Na entrada da exibição, ela já deixa algo bem claro: “Acho que é inútil entrar diretamente em uma conversa sobre se devemos “cancelar Picasso”. Até porque é impossível. Ele já aconteceu. Além disso, Picasso não se importa. Ele está morto. Ele não vai aprender nada. Isso não é sobre ele. Estou brincando. Isso é. Mas na real, não é.
Ao longo da exibição. ela nos conduz por mais de cem obras, incluindo peças de Picasso e seleções de mulheres artistas dos séculos XX e XXI, como Cecily Brown, Renee Cox, Käthe Kollwitz, Dindga McCannon, Ana Mendieta, Marilyn Minter, Joan Semmel, Kiki Smith, May Stevens, Guerrilla Girls e Mickalene Thomas.
Uma das coisas mais interessantes é que na descrição (e audio guide) de muitas das obras dessas mulheres, conhecemos a perspetiva delas sobre Picasso. E foram essas perspectivas que enriqueceram a minha experiência, que me provocaram a olhar para a questão central da narrativa da Hannah por diversos ângulos. Hannah não criou uma exposição para nos fazer pensar com ela. Claro, ela nos conduz com suas falas cheias de humor, ironia e referências, mas há um espaço para navegar outras perspectivas, enquanto conhecemos e reconhecemos muitas artistas.
Para a historiadora, crítica e curadora Linda Nochlin (1931-2017), a questão não era sobre ele ser parte de uma cultura machista, mas, sim, a falta de sensibilidade e atenção ao fato de que a relação homem-mulher e, acima de tudo, a relação dele com a mulher dele, possa ser algo além do papel de suprir as necessidades e os desejos dos homens.
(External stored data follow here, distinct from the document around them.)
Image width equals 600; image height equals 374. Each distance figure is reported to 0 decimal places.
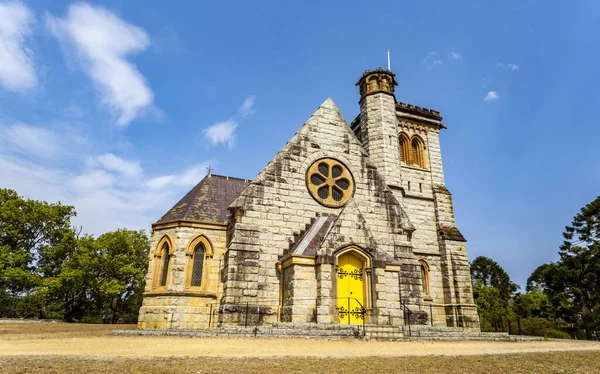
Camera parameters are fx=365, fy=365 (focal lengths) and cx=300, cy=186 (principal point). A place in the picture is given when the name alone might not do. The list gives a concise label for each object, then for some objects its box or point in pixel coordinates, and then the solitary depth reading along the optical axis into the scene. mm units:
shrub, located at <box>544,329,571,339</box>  24875
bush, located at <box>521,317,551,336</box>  24769
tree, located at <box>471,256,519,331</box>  40094
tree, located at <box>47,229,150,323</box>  29078
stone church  14305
Já para Laurie Simmons, artista americana, o fato de Picasso aparecer muito na TV e ser motivo de piadas fez seu apreço por ele ser prejudicado, e o descartou por muito tempo por ser muito populista e comercial.
Renee Cox, artista jamaicana, foi a perspectiva que mais me chamou atenção. Ela disse que respeita Picasso porque ele sempre fez o que queria fazer, mas aponta como obsceno o empréstimo que ele fez de perspectivas africanas. Sua base do cubismo foi amplamente baseada na escultura africana, que lhe forneceu uma perspectiva totalmente nova de ver, pela qual ele nunca creditou os artistas originais. Um verdadeiro colonizador.
Sobre separar o artista da sua obra, a maioria acredita que sim, que é necessário para que se possa aprender. E essa foi uma perspectiva nova para mim, e bem recebida. Aprender com Picasso é importante, essencial até, mas é também importante aprender com contexto, com senso crítico do que também compõe sua arte, sua visão.
E como é fácil transportar essa lógica para a propaganda, não acha? Veja esse trecho do artigo quando troco “história da arte” por “propaganda”: “E ela nos provoca a pensar além: como seria a propaganda se nela fossem representadas as visões das mulheres tanto quanto foram representadas as visões dos homens? Como uma representação justa, na propaganda, das visões de toda a humanidade — não apenas dos homens brancos — mudaria nossas ideias sobre quem somos e nosso potencial como individuo e sociedade?”
Aos que por décadas definiram as narrativas propaganda, o que era sucesso. Aos que fazem isso hoje. Que a gente siga aprendendo sem perder o senso crítico.
E termino, claro, com Hannah Gadsby: “Nem todo prodígio é um gênio.”